What is certain is that the football produced at the end of this process will look terrible and feel terrible. This is sport as a punishment, sport to be forced down the gullet like bad medicine. Does this matter? The answer is surely yes, if only because there are more diffuse threats out there than simply how to finish the season.
Above all, there is a pressing need to tend to your consumers, to speak to your base, to at least try to present some kind of sensible, likable face. The popularity of the Premier League is not a given. It is an accident of history, a hangover from the 20th century, fruit of three decades of expert governance. But it doesn’t have to be this way. The old normal has gone. Empires fall.

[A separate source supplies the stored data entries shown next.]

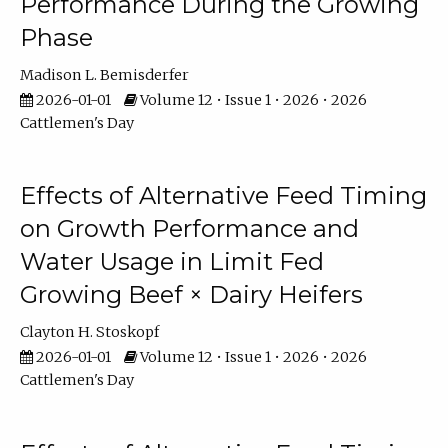
Performance During the Growing
Phase
Madison L. Bemisderfer
2026-01-01
Volume 12 • Issue 1 • 2026 • 2026
Cattlemen's Day
Effects of Alternative Feed Timing
on Growth Performance and
Water Usage in Limit Fed
Growing Beef × Dairy Heifers
Clayton H. Stoskopf
2026-01-01
Volume 12 • Issue 1 • 2026 • 2026
Cattlemen's Day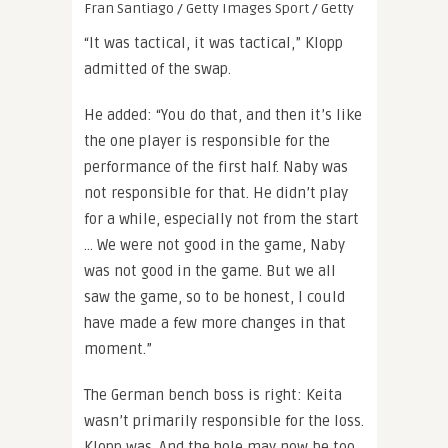
Fran Santiago / Getty Images Sport / Getty
“It was tactical, it was tactical,” Klopp
admitted of the swap.
He added: “You do that, and then it’s like
the one player is responsible for the
performance of the first half. Naby was
not responsible for that. He didn’t play
for a while, especially not from the start
… We were not good in the game, Naby
was not good in the game. But we all
saw the game, so to be honest, I could
have made a few more changes in that
moment.”
The German bench boss is right: Keita
wasn’t primarily responsible for the loss.
Klopp was. And the hole may now be too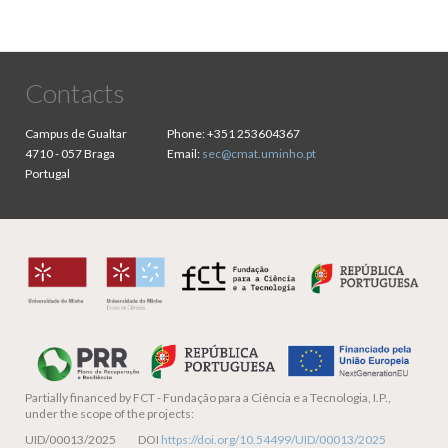
Contacts
Campus de Gualtar
Phone:
+351 253604367
4710 - 057 Braga
Email:
sec@cmat.uminho.pt
Portugal
Partially financed by
FCT - Fundação para a Ciência e a Tecnologia, I.P.,
under the scope of the projects:
UID/00013/2025 DOI
https://doi.org/10.54499/UID/00013/2025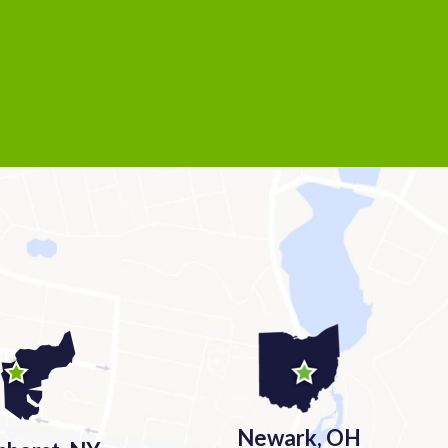
Newark, OH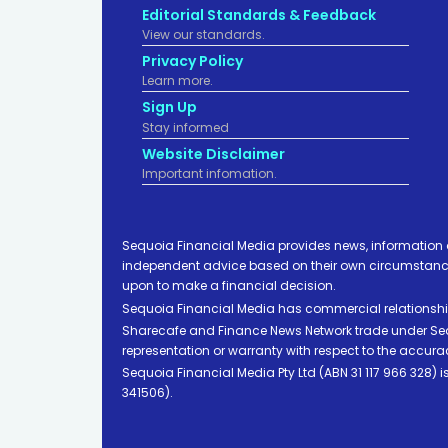
Editorial Standards & Feedback
View our standards.
Privacy Policy
Learn more.
Sign Up
Stay informed
Website Disclaimer
Important infomation.
Sequoia Financial Media provides news, information 
independent advice based on their own circumstances 
upon to make a financial decision.
Sequoia Financial Media has commercial relationshi
Sharecafe and Finance News Network trade under Sequ
representation or warranty with respect to the accura
Sequoia Financial Media Pty Ltd (ABN 31 117 966 328)
341506).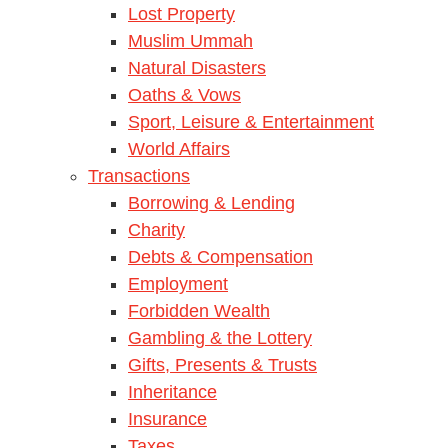
Lost Property
Muslim Ummah
Natural Disasters
Oaths & Vows
Sport, Leisure & Entertainment
World Affairs
Transactions
Borrowing & Lending
Charity
Debts & Compensation
Employment
Forbidden Wealth
Gambling & the Lottery
Gifts, Presents & Trusts
Inheritance
Insurance
Taxes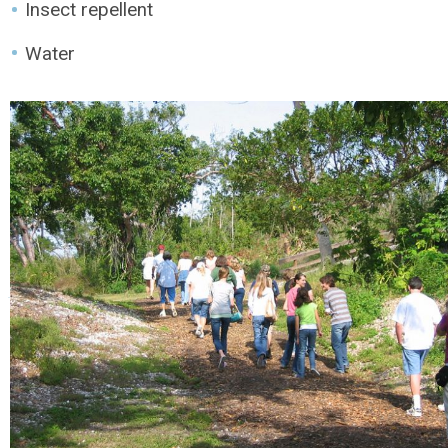
Insect repellent
Water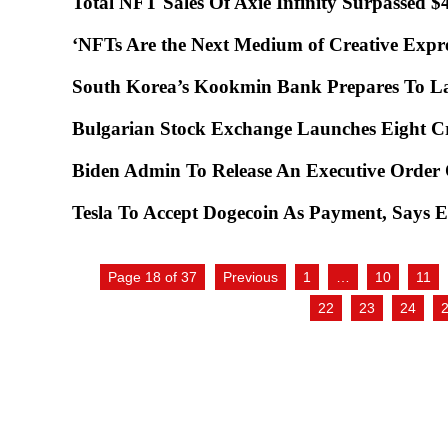
Total NFT Sales Of Axie Infinity Surpassed 
‘NFTs Are the Next Medium of Creative Expre
South Korea’s Kookmin Bank Prepares To 
Bulgarian Stock Exchange Launches Eight 
Biden Admin To Release An Executive Order
Tesla To Accept Dogecoin As Payment, Says
Page 18 of 37
Previous
1
…
10
11
22
23
24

Economists are already talking about industries with zombie parts – such as jumbo jets and multiplexes and mass office spaces. Football’s task now is to ensure as little of its model as possible falls into this category. Imagine, for example, mortgaging your future to the absolute certainty 80,000 people will keep getting on planes to gather in your stadium the whole year round. Good luck shifting tickets for that state-of-the-art horse-drawn train.
What is certain is this is a moment for shared not singular solutions, and for the kind of leadership the undeniably sure-footed Richard Scudamore might have offered. The message is clear for the entire extended clan, from clubs, to administrators to broadcasters and players. Stand together, eat together, fast together. Or choke.